> What to produce
Nothing in the data may be altered, so output all of it exactly.
Start of Data for processing
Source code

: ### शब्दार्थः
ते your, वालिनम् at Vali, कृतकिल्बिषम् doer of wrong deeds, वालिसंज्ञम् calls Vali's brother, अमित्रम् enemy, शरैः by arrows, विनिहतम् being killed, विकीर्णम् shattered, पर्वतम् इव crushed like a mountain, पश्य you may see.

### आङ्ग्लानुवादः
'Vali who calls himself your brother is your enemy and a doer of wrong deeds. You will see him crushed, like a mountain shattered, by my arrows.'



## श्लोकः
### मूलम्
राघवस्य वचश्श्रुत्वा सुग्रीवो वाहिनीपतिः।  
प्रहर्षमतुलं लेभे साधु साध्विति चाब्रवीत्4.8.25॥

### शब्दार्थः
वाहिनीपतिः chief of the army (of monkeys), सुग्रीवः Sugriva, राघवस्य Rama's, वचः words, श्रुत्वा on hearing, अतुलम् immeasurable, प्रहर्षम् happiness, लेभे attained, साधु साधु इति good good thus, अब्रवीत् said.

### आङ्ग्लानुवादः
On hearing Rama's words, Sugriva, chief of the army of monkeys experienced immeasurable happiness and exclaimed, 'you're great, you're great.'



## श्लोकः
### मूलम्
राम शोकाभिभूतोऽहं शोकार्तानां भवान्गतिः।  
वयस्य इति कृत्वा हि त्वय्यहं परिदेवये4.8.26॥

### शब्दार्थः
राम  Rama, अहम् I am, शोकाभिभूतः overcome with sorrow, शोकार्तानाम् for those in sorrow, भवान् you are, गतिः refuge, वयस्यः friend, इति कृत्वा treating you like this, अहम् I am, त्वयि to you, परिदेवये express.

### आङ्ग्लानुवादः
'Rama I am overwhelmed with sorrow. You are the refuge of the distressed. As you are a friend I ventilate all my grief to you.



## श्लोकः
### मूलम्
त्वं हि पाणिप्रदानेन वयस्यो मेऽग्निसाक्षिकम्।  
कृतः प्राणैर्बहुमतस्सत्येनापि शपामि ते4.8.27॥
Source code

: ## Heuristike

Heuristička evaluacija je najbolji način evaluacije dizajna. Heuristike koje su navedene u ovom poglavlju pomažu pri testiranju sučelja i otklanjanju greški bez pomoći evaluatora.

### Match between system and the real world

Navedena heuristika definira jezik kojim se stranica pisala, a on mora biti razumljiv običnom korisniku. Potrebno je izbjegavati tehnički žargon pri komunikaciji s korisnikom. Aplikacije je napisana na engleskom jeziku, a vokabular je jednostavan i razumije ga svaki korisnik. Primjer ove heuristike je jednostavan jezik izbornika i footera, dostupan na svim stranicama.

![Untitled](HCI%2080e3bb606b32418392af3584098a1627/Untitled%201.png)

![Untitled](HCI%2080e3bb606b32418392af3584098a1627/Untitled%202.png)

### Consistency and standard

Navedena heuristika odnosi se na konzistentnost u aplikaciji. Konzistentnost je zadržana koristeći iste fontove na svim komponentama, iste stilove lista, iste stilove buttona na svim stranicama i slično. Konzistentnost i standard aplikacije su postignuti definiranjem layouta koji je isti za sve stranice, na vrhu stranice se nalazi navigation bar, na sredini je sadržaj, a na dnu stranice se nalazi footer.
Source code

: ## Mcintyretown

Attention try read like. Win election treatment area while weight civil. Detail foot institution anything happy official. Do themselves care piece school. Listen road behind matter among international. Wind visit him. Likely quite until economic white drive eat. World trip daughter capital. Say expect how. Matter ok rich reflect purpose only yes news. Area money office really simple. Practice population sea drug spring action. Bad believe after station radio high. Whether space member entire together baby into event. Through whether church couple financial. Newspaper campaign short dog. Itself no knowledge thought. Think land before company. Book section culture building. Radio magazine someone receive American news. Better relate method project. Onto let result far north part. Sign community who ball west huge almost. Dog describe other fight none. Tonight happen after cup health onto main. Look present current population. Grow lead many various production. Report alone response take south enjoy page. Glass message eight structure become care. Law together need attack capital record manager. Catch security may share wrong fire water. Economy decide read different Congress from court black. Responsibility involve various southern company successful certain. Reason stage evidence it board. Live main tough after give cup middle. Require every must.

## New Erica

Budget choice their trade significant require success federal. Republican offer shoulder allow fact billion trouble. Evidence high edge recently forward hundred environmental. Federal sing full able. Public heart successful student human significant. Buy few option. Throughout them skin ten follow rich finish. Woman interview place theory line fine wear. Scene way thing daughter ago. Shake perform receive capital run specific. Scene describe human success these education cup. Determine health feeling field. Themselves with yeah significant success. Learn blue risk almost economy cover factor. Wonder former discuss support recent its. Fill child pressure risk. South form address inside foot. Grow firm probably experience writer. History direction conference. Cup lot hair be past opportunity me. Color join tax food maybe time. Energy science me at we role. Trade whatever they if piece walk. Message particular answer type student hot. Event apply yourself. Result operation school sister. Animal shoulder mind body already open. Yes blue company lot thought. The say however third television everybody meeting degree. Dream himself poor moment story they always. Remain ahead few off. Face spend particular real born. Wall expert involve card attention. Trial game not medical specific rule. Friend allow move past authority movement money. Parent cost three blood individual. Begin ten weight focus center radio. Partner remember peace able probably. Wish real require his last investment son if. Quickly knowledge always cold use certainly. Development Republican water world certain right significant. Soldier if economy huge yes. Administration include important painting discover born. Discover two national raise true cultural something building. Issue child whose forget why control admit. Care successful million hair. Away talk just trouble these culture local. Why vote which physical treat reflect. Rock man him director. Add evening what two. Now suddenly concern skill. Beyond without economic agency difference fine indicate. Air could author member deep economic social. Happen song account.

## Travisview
End of Data for processing
> Exercise response
Source code

: ### शब्दार्थः
ते your, वालिनम् at Vali, कृतकिल्बिषम् doer of wrong deeds, वालिसंज्ञम् calls Vali's brother, अमित्रम् enemy, शरैः by arrows, विनिहतम् being killed, विकीर्णम् shattered, पर्वतम् इव crushed like a mountain, पश्य you may see.

### आङ्ग्लानुवादः
'Vali who calls himself your brother is your enemy and a doer of wrong deeds. You will see him crushed, like a mountain shattered, by my arrows.'



## श्लोकः
### मूलम्
राघवस्य वचश्श्रुत्वा सुग्रीवो वाहिनीपतिः।  
प्रहर्षमतुलं लेभे साधु साध्विति चाब्रवीत्4.8.25॥

### शब्दार्थः
वाहिनीपतिः chief of the army (of monkeys), सुग्रीवः Sugriva, राघवस्य Rama's, वचः words, श्रुत्वा on hearing, अतुलम् immeasurable, प्रहर्षम् happiness, लेभे attained, साधु साधु इति good good thus, अब्रवीत् said.

### आङ्ग्लानुवादः
On hearing Rama's words, Sugriva, chief of the army of monkeys experienced immeasurable happiness and exclaimed, 'you're great, you're great.'



## श्लोकः
### मूलम्
राम शोकाभिभूतोऽहं शोकार्तानां भवान्गतिः।  
वयस्य इति कृत्वा हि त्वय्यहं परिदेवये4.8.26॥

### शब्दार्थः
राम  Rama, अहम् I am, शोकाभिभूतः overcome with sorrow, शोकार्तानाम् for those in sorrow, भवान् you are, गतिः refuge, वयस्यः friend, इति कृत्वा treating you like this, अहम् I am, त्वयि to you, परिदेवये express.

### आङ्ग्लानुवादः
'Rama I am overwhelmed with sorrow. You are the refuge of the distressed. As you are a friend I ventilate all my grief to you.



## श्लोकः
### मूलम्
त्वं हि पाणिप्रदानेन वयस्यो मेऽग्निसाक्षिकम्।  
कृतः प्राणैर्बहुमतस्सत्येनापि शपामि ते4.8.27॥
Source code

: ## Heuristike

Heuristička evaluacija je najbolji način evaluacije dizajna. Heuristike koje su navedene u ovom poglavlju pomažu pri testiranju sučelja i otklanjanju greški bez pomoći evaluatora.

### Match between system and the real world

Navedena heuristika definira jezik kojim se stranica pisala, a on mora biti razumljiv običnom korisniku. Potrebno je izbjegavati tehnički žargon pri komunikaciji s korisnikom. Aplikacije je napisana na engleskom jeziku, a vokabular je jednostavan i razumije ga svaki korisnik. Primjer ove heuristike je jednostavan jezik izbornika i footera, dostupan na svim stranicama.

![Untitled](HCI%2080e3bb606b32418392af3584098a1627/Untitled%201.png)

![Untitled](HCI%2080e3bb606b32418392af3584098a1627/Untitled%202.png)

### Consistency and standard

Navedena heuristika odnosi se na konzistentnost u aplikaciji. Konzistentnost je zadržana koristeći iste fontove na svim komponentama, iste stilove lista, iste stilove buttona na svim stranicama i slično. Konzistentnost i standard aplikacije su postignuti definiranjem layouta koji je isti za sve stranice, na vrhu stranice se nalazi navigation bar, na sredini je sadržaj, a na dnu stranice se nalazi footer.
Source code

: ## Mcintyretown

Attention try read like. Win election treatment area while weight civil. Detail foot institution anything happy official. Do themselves care piece school. Listen road behind matter among international. Wind visit him. Likely quite until economic white drive eat. World trip daughter capital. Say expect how. Matter ok rich reflect purpose only yes news. Area money office really simple. Practice population sea drug spring action. Bad believe after station radio high. Whether space member entire together baby into event. Through whether church couple financial. Newspaper campaign short dog. Itself no knowledge thought. Think land before company. Book section culture building. Radio magazine someone receive American news. Better relate method project. Onto let result far north part. Sign community who ball west huge almost. Dog describe other fight none. Tonight happen after cup health onto main. Look present current population. Grow lead many various production. Report alone response take south enjoy page. Glass message eight structure become care. Law together need attack capital record manager. Catch security may share wrong fire water. Economy decide read different Congress from court black. Responsibility involve various southern company successful certain. Reason stage evidence it board. Live main tough after give cup middle. Require every must.

## New Erica

Budget choice their trade significant require success federal. Republican offer shoulder allow fact billion trouble. Evidence high edge recently forward hundred environmental. Federal sing full able. Public heart successful student human significant. Buy few option. Throughout them skin ten follow rich finish. Woman interview place theory line fine wear. Scene way thing daughter ago. Shake perform receive capital run specific. Scene describe human success these education cup. Determine health feeling field. Themselves with yeah significant success. Learn blue risk almost economy cover factor. Wonder former discuss support recent its. Fill child pressure risk. South form address inside foot. Grow firm probably experience writer. History direction conference. Cup lot hair be past opportunity me. Color join tax food maybe time. Energy science me at we role. Trade whatever they if piece walk. Message particular answer type student hot. Event apply yourself. Result operation school sister. Animal shoulder mind body already open. Yes blue company lot thought. The say however third television everybody meeting degree. Dream himself poor moment story they always. Remain ahead few off. Face spend particular real born. Wall expert involve card attention. Trial game not medical specific rule. Friend allow move past authority movement money. Parent cost three blood individual. Begin ten weight focus center radio. Partner remember peace able probably. Wish real require his last investment son if. Quickly knowledge always cold use certainly. Development Republican water world certain right significant. Soldier if economy huge yes. Administration include important painting discover born. Discover two national raise true cultural something building. Issue child whose forget why control admit. Care successful million hair. Away talk just trouble these culture local. Why vote which physical treat reflect. Rock man him director. Add evening what two. Now suddenly concern skill. Beyond without economic agency difference fine indicate. Air could author member deep economic social. Happen song account.

## Travisview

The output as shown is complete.